Thanks for the RedshiftWriter Subgraph recommendation Jan, it will be worth exploring, unfortunately we are stuck on version 3.5 of CloverETL for the moment, hopefully we can make DBEXEC graphs to work with JNDI instead.

This is the particular SQL statement I am running (but in fact, it can be any sql):

insert into my_schema.transform_times (description, site_id, timestamp, batch_id, identifier) values ('staging_fact_tr_user_has_state_by_day_active', 777, getdate(), 149, 'start');

This is the error message I am getting:

Component [truncate staging tables:TRUNCATE_STAGING_TABLES] finished with status ERROR.
Component pre-execute initialization failed.
Cannot establish DB connection to JNDI:java:comp/env/redshift Cannot get a connection, pool error Timeout waiting for idle object

If I switch my connection from the JNDI to a regular postgresql driver connection, the same graphs and sql works perfect.

Attached are the log file (in debug level), and also the source code of the graph I am running. Let me know if I can send you any other information that may help troubleshoot, thank you!

I have already sent you the answer via email, but I will post the answer here as well for other users.

First of all I would definitely use Redshift JDBC driver instead of PostgreSQL, although it should work in most cases. You can find the Redshift drivers and further information about their usage in Redshift documentation here.

Secondly for writing data (INSERT statements) you should always use DBOutputTable. This applies also to reading - you should use DBInputTable for SELECT operations. Please refer to DBExecute, DBInputTable, [url=]DBOutputTable articles in our documentation for more information.

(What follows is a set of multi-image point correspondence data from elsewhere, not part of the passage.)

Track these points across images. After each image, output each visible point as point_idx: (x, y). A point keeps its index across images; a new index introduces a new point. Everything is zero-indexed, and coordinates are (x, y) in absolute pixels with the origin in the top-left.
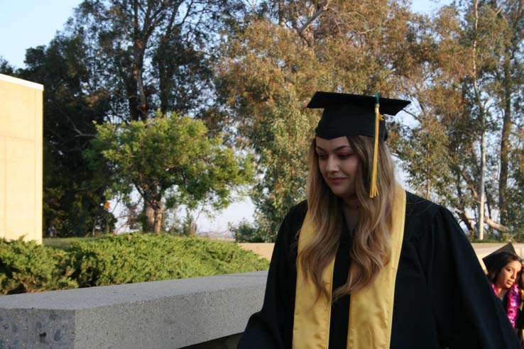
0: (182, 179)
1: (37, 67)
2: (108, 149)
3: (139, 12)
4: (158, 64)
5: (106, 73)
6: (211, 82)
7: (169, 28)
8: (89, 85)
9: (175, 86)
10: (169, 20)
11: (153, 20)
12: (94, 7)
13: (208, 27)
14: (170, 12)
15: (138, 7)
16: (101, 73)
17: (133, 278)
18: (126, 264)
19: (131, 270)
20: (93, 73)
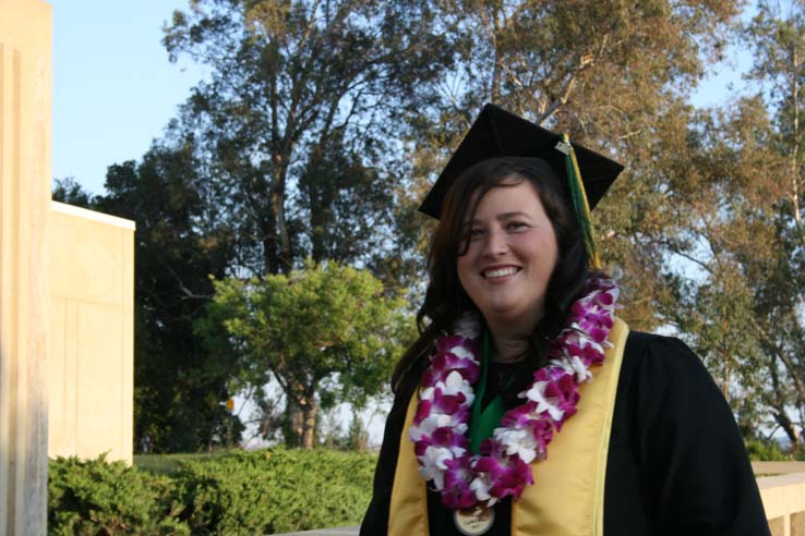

However, I would strongly recommend you the other approach (blog article) - using COPY command. This approach is also recommended by Amazon: “We strongly recommend using the COPY command to load large amounts of data. Using individual INSERT statements to populate a table might be prohibitively slow.” [Redshift documentation - Using a COPY Command to Load Data]
You might also find useful the Redshift documentation article that deals with the COPY command.